Envie d’un dessert qui bluffe dès la première cuillère ? Le tiramisu abricot romarin a ce petit truc en plus qui fait lever les sourcils autour de la table : zéro café, zéro chocolat, mais une gourmandise intacte. En plein été, quand les abricots sont au top, cette version ultra fraîche coche toutes les cases : fruitée, crémeuse, et franchement simple à préparer à l’avance. Le meilleur moment, c’est quand le parfum arrive sans prévenir : un romarin discret, planqué dans les abricots, qui donne de la profondeur sans faire “dessert aux herbes”. Résultat : un tiramisu qui garde son côté réconfortant, mais avec une légèreté ensoleillée, parfaite à servir bien froid.

Les ingrédients

  • 600 g d’abricots bien mûrs (environ 10)
  • 1 c. à soupe d’huile d’olive
  • 40 g de sucre vanillé ou de cassonade
  • 1 branche de romarin
  • 500 g de mascarpone
  • 160 g de sucre (120 g pour les jaunes, 40 g pour les blancs)
  • 6 œufs
  • 85 g de confiture d’abricot
  • 100 g d’eau
  • 35 g de rhum ambré (ou épicé)
  • Environ 25 à 30 biscuits cuillère

Les étapes

Découper les abricots grossièrement, puis les faire revenir à feu moyen dans l’huile d’olive. Ajouter le sucre vanillé (ou la cassonade) et la branche de romarin, puis cuire environ 5 minutes : l’objectif est d’obtenir des morceaux juste fondants avec un peu de jus, sans transformer le tout en compote lisse. Transvaser et laisser refroidir complètement.
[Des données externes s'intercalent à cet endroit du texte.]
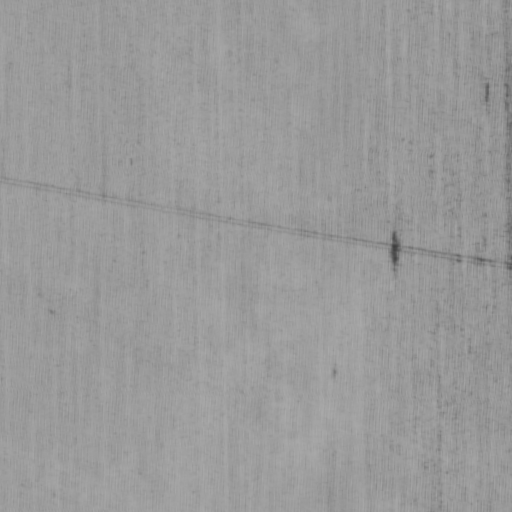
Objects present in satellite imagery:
crop: (256, 256)
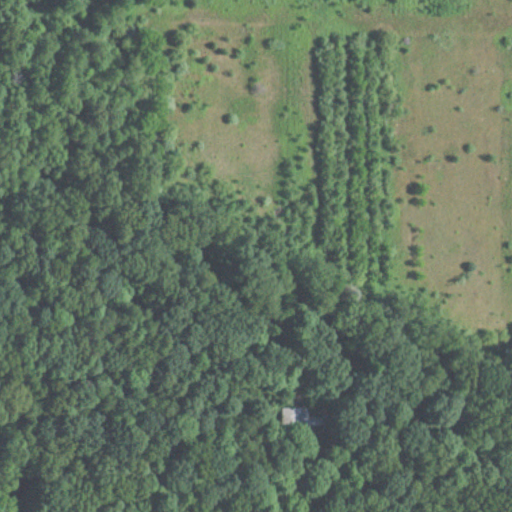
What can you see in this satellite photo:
road: (13, 496)
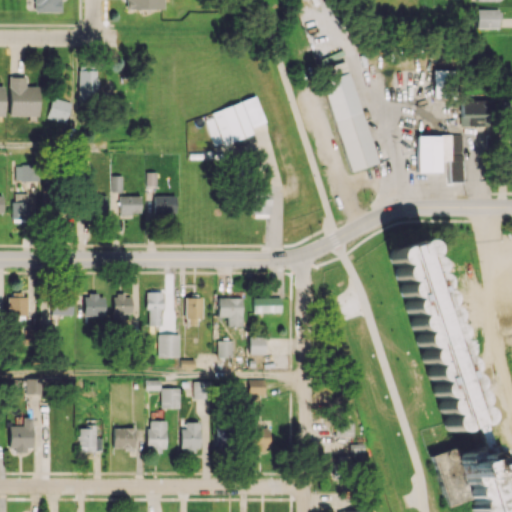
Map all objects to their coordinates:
building: (492, 0)
building: (143, 4)
building: (46, 5)
building: (486, 18)
road: (95, 19)
road: (63, 38)
building: (443, 81)
building: (86, 84)
building: (21, 97)
building: (1, 100)
building: (58, 109)
building: (472, 112)
building: (345, 113)
road: (296, 114)
building: (237, 119)
building: (347, 121)
road: (74, 123)
building: (200, 154)
building: (438, 154)
building: (509, 158)
building: (23, 172)
building: (149, 177)
building: (115, 183)
road: (438, 193)
street lamp: (465, 196)
building: (260, 198)
building: (97, 202)
building: (0, 203)
building: (128, 203)
building: (163, 204)
building: (19, 207)
road: (488, 207)
road: (395, 208)
road: (350, 213)
road: (331, 234)
street lamp: (312, 238)
road: (336, 244)
road: (169, 245)
street lamp: (74, 248)
street lamp: (182, 249)
road: (274, 257)
road: (105, 258)
building: (16, 303)
building: (265, 304)
building: (60, 305)
building: (92, 305)
building: (120, 305)
building: (153, 308)
building: (191, 310)
building: (229, 310)
silo: (433, 335)
building: (433, 335)
building: (264, 344)
building: (166, 345)
building: (223, 348)
road: (152, 375)
road: (389, 378)
road: (303, 382)
building: (30, 385)
building: (255, 386)
building: (199, 389)
building: (449, 390)
building: (168, 397)
building: (343, 428)
building: (20, 435)
building: (155, 435)
building: (189, 436)
building: (122, 438)
building: (221, 438)
building: (258, 438)
building: (87, 439)
silo: (483, 479)
building: (483, 479)
road: (151, 486)
building: (352, 511)
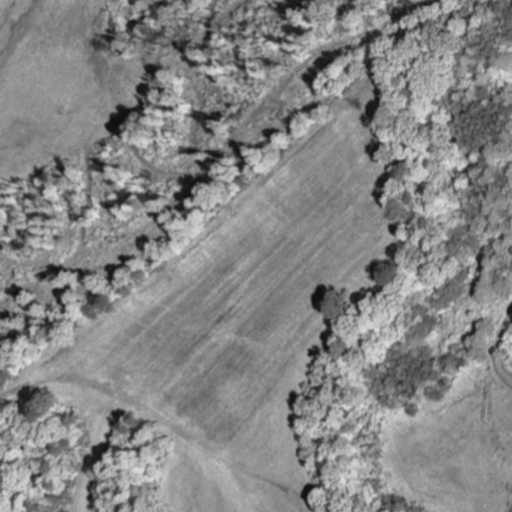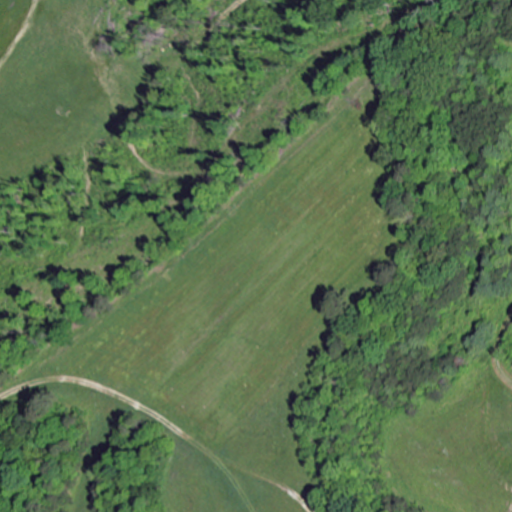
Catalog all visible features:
road: (128, 314)
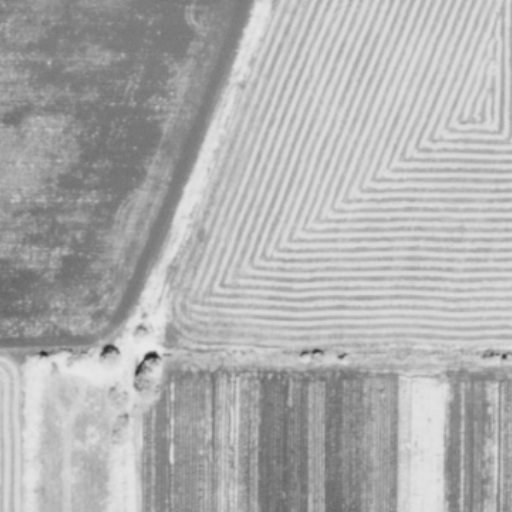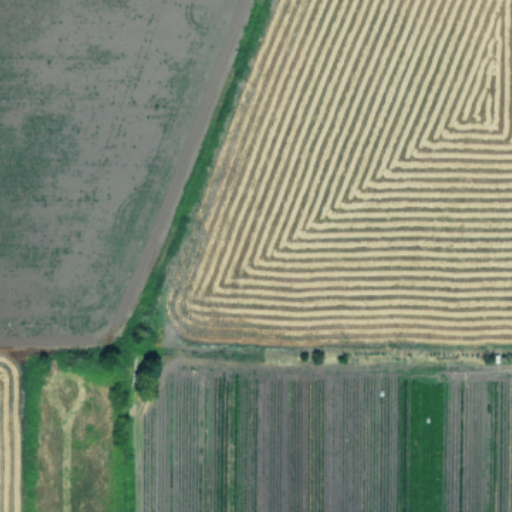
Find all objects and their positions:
crop: (256, 256)
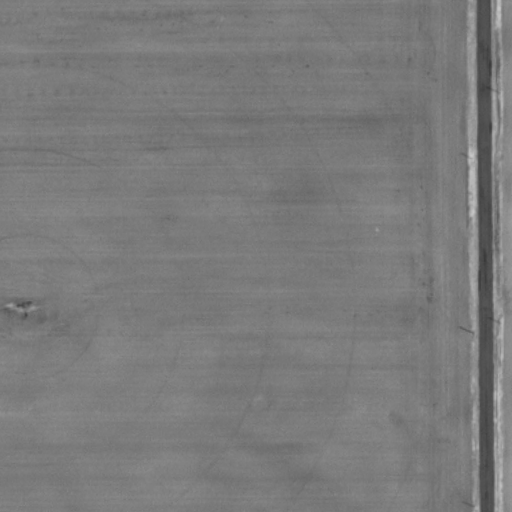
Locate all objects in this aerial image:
road: (480, 255)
Préparer le sirop : faire bouillir l’eau avec la confiture d’abricot, retirer du feu, puis mixer pour lisser. Ajouter le rhum et réserver au frais. Ce sirop doit être parfumé mais rester fluide pour imbiber les biscuits sans les détremper.
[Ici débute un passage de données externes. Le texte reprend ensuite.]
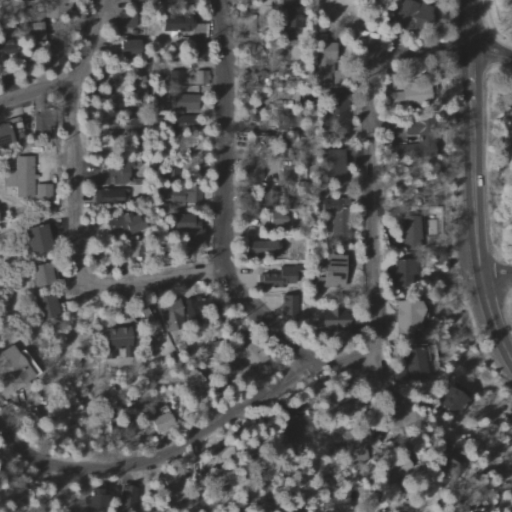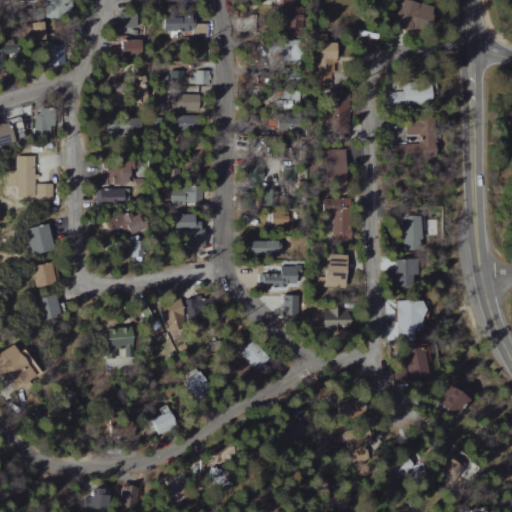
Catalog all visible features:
building: (171, 0)
building: (281, 12)
building: (409, 13)
park: (498, 19)
road: (470, 20)
building: (122, 25)
building: (181, 26)
road: (491, 27)
building: (126, 49)
road: (491, 49)
building: (319, 51)
road: (405, 53)
building: (52, 56)
building: (178, 76)
building: (198, 78)
road: (34, 96)
building: (406, 96)
building: (182, 100)
building: (41, 122)
building: (6, 132)
road: (223, 134)
building: (418, 149)
building: (333, 172)
building: (21, 177)
building: (110, 177)
building: (42, 192)
building: (183, 196)
building: (110, 197)
road: (72, 204)
road: (474, 204)
building: (331, 220)
building: (123, 223)
road: (370, 229)
building: (184, 230)
building: (411, 232)
building: (38, 239)
building: (260, 248)
building: (397, 271)
building: (326, 272)
building: (43, 275)
road: (497, 277)
building: (276, 278)
building: (286, 306)
building: (48, 307)
building: (167, 312)
building: (329, 319)
building: (406, 319)
road: (264, 322)
building: (113, 341)
building: (253, 357)
road: (343, 361)
building: (408, 365)
building: (13, 367)
building: (189, 387)
road: (392, 403)
building: (160, 423)
building: (293, 433)
building: (357, 439)
road: (161, 456)
building: (402, 467)
building: (129, 497)
building: (97, 499)
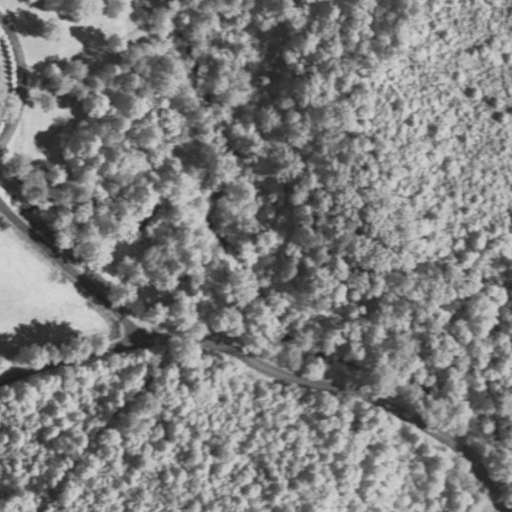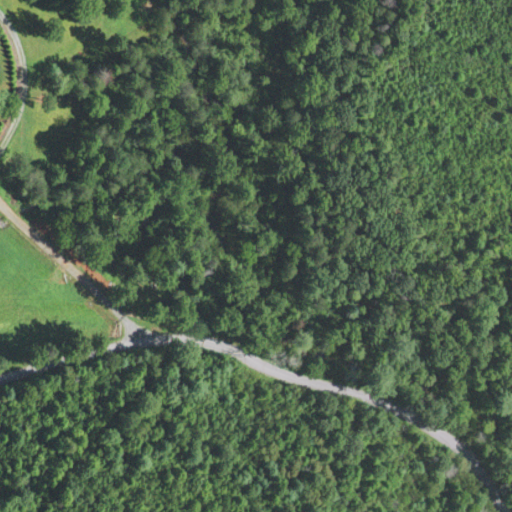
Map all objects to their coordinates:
road: (74, 272)
road: (270, 369)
Préparer la crème : séparer les jaunes des blancs. Blanchir les jaunes avec 120 g de sucre jusqu’à obtenir une masse pâle et épaisse, puis incorporer le mascarpone. Monter les blancs en neige avec une pincée de sel, ajouter progressivement les 40 g de sucre restants, puis incorporer délicatement à la maryse en trois fois : c’est la clé pour une crème bien mousseuse et ultra onctueuse.
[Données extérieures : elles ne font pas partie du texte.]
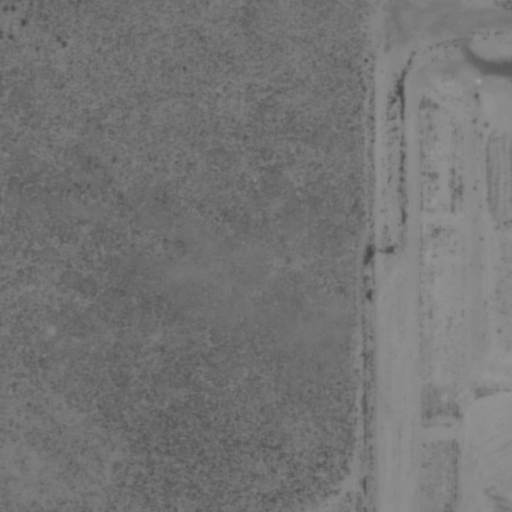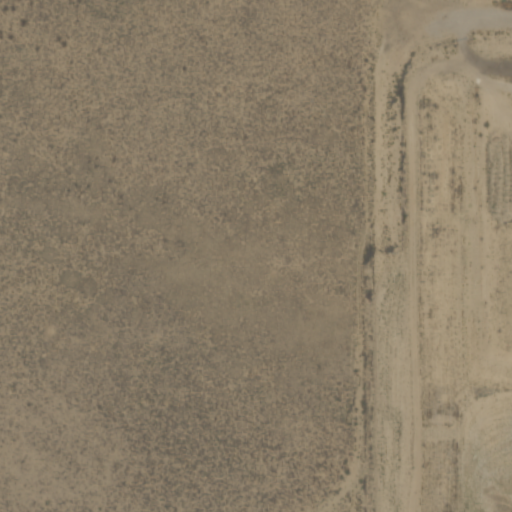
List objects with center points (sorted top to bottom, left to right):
dam: (498, 72)
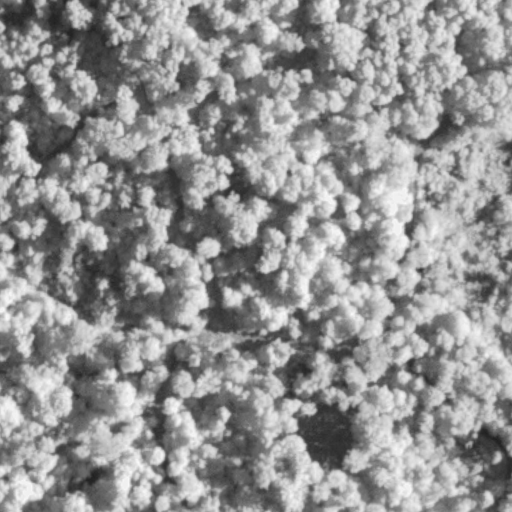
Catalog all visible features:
road: (396, 271)
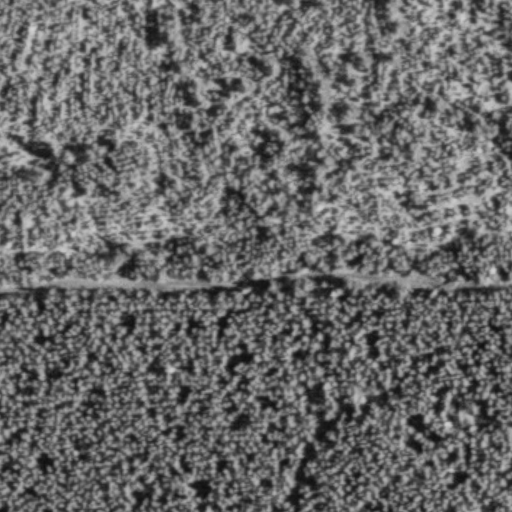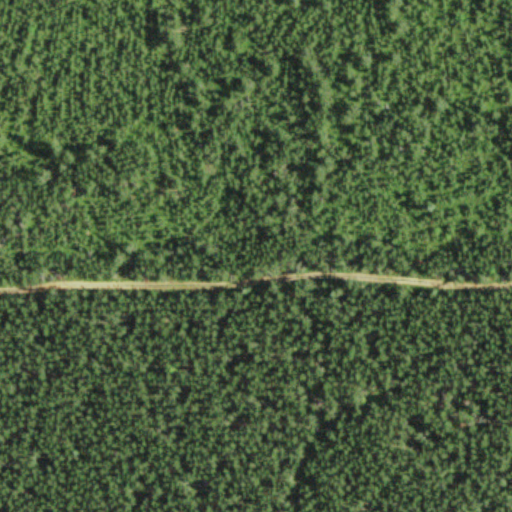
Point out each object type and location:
road: (256, 277)
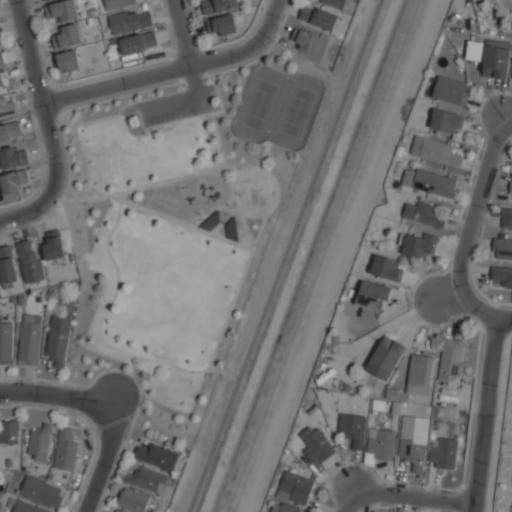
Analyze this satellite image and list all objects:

Assembler : tremper rapidement les biscuits cuillère dans le sirop abricot-rhum, les disposer au fond du plat, ajouter une couche de crème, puis répartir une couche d’abricots au romarin. Recommencer avec biscuits imbibés et crème, filmer et réserver au réfrigérateur au moins une nuit. Pour la touche finale, ajouter le reste d’abricots et quelques brins de romarin : c’est là que le “faux tiramisu” révèle son secret, sans café ni chocolat, mais avec une fraîcheur redoutable.

Pourquoi ce « faux tiramisu » met tout le monde d’accord : la fraîcheur des abricots et le romarin en embuscade

Ce qui fait craquer, c’est le contraste : des couches crémeuses comme un tiramisu classique, mais une sensation plus légère grâce aux abricots bien mûrs. Le romarin, lui, ne cherche pas à prendre toute la place : il arrive en fin de bouche, un peu comme une note “sud” qui réveille le fruit sans le masquer. En août, c’est exactement le genre de dessert qui passe tout seul après un barbecue, un déjeuner sur le balcon ou un repas de vacances, parce qu’il se mange bien froid et qu’il n’écrase pas le palais.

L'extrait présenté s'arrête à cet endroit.